Pick out every line below that contains the string "IMPRINT", matching uppercase and lowercase exactly, and copy each one.
[RECORDS FOR THE TASK start]
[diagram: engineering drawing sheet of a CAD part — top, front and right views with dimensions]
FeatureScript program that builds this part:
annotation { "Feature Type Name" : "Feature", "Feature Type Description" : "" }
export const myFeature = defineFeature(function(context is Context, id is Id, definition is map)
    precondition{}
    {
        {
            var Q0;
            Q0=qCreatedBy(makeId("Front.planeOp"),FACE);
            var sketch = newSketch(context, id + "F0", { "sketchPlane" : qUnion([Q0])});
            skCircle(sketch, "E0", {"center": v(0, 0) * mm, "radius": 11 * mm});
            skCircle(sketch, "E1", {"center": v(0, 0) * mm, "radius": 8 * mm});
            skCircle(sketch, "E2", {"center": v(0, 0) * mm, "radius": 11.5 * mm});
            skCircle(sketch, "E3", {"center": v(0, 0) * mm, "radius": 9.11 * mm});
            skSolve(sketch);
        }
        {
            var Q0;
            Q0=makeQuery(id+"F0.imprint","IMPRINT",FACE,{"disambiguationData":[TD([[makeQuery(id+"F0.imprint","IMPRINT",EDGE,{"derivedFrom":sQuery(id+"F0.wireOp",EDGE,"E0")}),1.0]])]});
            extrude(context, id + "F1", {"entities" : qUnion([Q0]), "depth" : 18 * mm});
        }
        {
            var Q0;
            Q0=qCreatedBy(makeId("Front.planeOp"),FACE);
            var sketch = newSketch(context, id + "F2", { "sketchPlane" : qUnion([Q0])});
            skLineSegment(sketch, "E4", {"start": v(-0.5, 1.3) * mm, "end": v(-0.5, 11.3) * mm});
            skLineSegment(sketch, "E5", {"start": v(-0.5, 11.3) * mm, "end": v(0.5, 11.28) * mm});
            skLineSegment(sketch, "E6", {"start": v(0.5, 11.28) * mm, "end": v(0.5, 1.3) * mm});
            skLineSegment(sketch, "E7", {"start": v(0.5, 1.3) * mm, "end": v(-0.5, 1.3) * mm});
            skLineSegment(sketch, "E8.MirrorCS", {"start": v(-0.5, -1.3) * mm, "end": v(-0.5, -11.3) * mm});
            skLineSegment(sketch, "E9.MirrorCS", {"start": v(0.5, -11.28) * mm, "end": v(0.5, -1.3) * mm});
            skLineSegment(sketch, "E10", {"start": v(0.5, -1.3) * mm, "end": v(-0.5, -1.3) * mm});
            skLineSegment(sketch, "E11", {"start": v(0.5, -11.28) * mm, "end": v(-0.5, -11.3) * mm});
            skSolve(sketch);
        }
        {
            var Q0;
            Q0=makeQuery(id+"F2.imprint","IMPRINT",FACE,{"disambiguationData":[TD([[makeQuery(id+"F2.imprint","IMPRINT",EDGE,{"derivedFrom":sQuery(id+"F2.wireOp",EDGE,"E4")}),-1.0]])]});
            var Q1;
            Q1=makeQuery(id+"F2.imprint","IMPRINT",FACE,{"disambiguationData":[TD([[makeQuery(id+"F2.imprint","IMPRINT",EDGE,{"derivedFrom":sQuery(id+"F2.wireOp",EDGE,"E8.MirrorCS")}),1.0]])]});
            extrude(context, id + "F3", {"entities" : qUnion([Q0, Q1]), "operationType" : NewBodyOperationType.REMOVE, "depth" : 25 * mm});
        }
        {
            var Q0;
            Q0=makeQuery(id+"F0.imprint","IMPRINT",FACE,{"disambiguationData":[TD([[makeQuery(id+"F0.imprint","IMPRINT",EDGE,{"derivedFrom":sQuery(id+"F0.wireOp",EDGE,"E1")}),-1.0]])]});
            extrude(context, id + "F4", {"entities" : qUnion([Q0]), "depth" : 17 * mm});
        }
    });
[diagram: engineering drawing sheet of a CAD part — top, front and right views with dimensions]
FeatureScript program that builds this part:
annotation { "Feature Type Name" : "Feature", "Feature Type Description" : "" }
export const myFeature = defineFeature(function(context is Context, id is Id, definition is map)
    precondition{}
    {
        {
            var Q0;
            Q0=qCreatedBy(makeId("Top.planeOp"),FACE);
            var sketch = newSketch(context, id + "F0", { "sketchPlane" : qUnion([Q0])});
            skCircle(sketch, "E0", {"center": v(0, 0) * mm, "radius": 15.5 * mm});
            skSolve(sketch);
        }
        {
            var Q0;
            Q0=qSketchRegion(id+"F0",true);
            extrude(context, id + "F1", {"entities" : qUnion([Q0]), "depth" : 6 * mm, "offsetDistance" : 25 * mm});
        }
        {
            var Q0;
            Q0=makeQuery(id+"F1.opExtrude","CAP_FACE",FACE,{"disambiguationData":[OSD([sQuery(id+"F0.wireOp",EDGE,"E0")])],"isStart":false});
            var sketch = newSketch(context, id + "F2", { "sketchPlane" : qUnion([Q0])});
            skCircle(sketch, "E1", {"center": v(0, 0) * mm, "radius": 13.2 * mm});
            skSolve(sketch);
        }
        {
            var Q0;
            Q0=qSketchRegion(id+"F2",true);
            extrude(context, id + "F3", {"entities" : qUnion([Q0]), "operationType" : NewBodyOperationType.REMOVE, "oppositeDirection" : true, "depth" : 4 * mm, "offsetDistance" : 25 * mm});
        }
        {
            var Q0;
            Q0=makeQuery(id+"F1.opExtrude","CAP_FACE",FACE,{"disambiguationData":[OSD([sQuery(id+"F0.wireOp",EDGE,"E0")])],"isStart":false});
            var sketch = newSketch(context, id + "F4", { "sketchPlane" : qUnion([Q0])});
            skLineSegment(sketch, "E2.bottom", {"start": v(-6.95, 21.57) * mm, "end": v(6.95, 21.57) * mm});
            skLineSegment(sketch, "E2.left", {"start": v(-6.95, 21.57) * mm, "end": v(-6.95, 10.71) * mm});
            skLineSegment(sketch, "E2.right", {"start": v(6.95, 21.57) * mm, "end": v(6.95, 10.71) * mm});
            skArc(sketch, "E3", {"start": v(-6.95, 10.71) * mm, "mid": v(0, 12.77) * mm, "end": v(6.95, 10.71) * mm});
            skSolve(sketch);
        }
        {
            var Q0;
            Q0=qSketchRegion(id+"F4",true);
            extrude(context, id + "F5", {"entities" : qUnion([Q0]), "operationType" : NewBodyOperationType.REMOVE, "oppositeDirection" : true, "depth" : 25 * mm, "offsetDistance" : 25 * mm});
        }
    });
[RECORDS FOR THE TASK end]
OUTPUT BELOW
            Q0=makeQuery(id+"F0.imprint","IMPRINT",FACE,{"disambiguationData":[TD([[makeQuery(id+"F0.imprint","IMPRINT",EDGE,{"derivedFrom":sQuery(id+"F0.wireOp",EDGE,"E0")}),1.0]])]});
            Q0=makeQuery(id+"F2.imprint","IMPRINT",FACE,{"disambiguationData":[TD([[makeQuery(id+"F2.imprint","IMPRINT",EDGE,{"derivedFrom":sQuery(id+"F2.wireOp",EDGE,"E4")}),-1.0]])]});
            Q1=makeQuery(id+"F2.imprint","IMPRINT",FACE,{"disambiguationData":[TD([[makeQuery(id+"F2.imprint","IMPRINT",EDGE,{"derivedFrom":sQuery(id+"F2.wireOp",EDGE,"E8.MirrorCS")}),1.0]])]});
            Q0=makeQuery(id+"F0.imprint","IMPRINT",FACE,{"disambiguationData":[TD([[makeQuery(id+"F0.imprint","IMPRINT",EDGE,{"derivedFrom":sQuery(id+"F0.wireOp",EDGE,"E1")}),-1.0]])]});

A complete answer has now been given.